You do this in the initializer-list of the constructor of the subclass.
class Foo : public BaseClass {
public:
Foo() : BaseClass("asdf") {}
};
Base-class constructors that take arguments have to be called there before any members are initialized.
In the header file define a base class:
class BaseClass {
public:
BaseClass(params);
};
Then define a derived class as inheriting the BaseClass:
class DerivedClass : public BaseClass {
public:
DerivedClass(params);
};
In the source file define the BaseClass constructor:
BaseClass::BaseClass(params)
{
//Perform BaseClass initialization
}
By default the derived constructor only calls the default base constructor with no parameters; so in this example, the base class constructor is NOT called automatically when the derived constructor is called, but it can be achieved simply by adding the base class constructor syntax after a colon (:).

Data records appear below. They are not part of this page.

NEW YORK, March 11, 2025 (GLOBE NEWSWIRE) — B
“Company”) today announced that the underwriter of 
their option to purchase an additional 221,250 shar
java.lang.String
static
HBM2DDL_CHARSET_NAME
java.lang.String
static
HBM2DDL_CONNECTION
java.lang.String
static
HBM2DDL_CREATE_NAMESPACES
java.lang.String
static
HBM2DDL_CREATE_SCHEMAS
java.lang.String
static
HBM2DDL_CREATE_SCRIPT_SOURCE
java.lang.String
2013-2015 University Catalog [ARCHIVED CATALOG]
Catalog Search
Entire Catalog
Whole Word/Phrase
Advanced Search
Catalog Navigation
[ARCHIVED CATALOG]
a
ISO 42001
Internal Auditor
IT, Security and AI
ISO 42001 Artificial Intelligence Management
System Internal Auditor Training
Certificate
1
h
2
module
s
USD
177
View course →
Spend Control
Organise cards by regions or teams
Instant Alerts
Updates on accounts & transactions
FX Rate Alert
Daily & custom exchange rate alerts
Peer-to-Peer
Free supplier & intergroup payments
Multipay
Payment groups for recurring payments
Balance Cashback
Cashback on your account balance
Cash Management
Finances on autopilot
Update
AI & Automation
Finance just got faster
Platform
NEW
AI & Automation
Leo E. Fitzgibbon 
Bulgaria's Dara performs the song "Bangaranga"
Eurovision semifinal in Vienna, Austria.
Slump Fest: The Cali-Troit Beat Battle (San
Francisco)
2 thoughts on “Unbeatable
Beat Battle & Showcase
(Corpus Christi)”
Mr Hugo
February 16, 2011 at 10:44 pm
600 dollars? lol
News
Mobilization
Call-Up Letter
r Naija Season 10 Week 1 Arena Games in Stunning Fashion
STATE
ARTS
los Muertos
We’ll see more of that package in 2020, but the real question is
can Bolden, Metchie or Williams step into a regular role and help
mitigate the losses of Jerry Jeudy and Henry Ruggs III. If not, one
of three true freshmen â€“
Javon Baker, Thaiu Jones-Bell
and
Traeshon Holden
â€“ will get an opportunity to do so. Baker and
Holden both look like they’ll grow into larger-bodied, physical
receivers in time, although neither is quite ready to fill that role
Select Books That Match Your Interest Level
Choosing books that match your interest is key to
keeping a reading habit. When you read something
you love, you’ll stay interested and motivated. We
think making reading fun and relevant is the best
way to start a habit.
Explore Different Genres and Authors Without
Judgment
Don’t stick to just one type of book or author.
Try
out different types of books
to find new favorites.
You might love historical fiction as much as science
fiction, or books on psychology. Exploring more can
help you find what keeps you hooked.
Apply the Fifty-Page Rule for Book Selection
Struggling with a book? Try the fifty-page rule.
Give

Define a derived constructor that automatically calls its base constructor:
DerivedClass::DerivedClass(params) : BaseClass(params)
{
//This occurs AFTER BaseClass(params) is called first and can
//perform additional initialization for the derived class
}
The BaseClass constructor is called BEFORE the DerivedClass constructor, and the same/different parameters params may be forwarded to the base class if desired. This can be nested for deeper derived classes. The derived constructor must call EXACTLY ONE base constructor. The destructors are AUTOMATICALLY called in the REVERSE order that the constructors were called.
EDIT: There is an exception to this rule if you are inheriting from any virtual classes, typically to achieve multiple inheritance or diamond inheritance. Then you MUST explicitly call the base constructors of all virtual base classes and pass the parameters explicitly, otherwise it will only call their default constructors without any parameters. See: virtual inheritance - skipping constructors
You have to use initiailzers:
class DerivedClass : public BaseClass
{
public:
DerivedClass()
: BaseClass(<insert arguments here>)
{
}
};
This is also how you construct members of your class that don't have constructors (or that you want to initialize). Any members not mentioned will be default initialized. For example:
class DerivedClass : public BaseClass
{
public:
DerivedClass()
: BaseClass(<insert arguments here>)
, nc(<insert arguments here>)
//di will be default initialized.
{
}
private:
NeedsConstructor nc;
CanBeDefaultInit di;
};
The order the members are specified in is irrelevant (though the constructors must come first), but the order that they will be constructed in is in declaration order. So nc will always be constructed before di.
Regarding the alternative to super; you'd in most cases use use the base class either in the initialization list of the derived class, or using the Base::someData syntax when you are doing work elsewhere and the derived class redefines data members.
struct Base
{
Base(char* name) { }
virtual ~Base();
int d;
};
struct Derived : Base
{
Derived() : Base("someString") { }
int d;
void foo() { d = Base::d; }
};
Use the name of the base class in an initializer-list. The initializer-list appears after the constructor signature before the method body and can be used to initialize base classes and members.
class Base
{
public:
Base(char* name)
{
// ...
}
};
class Derived : Base
{
public:
Derived()
: Base("hello")
{
// ...
}
};
Or, a pattern used by some people is to define 'super' or 'base' yourself. Perhaps some of the people who favour this technique are Java developers who are moving to C++.
class Derived : Base
{
public:
typedef Base super;
Derived()
: super("hello")
{
// ...
}
};
There is no super() in C++. You have to call the Base Constructor explicitly by name.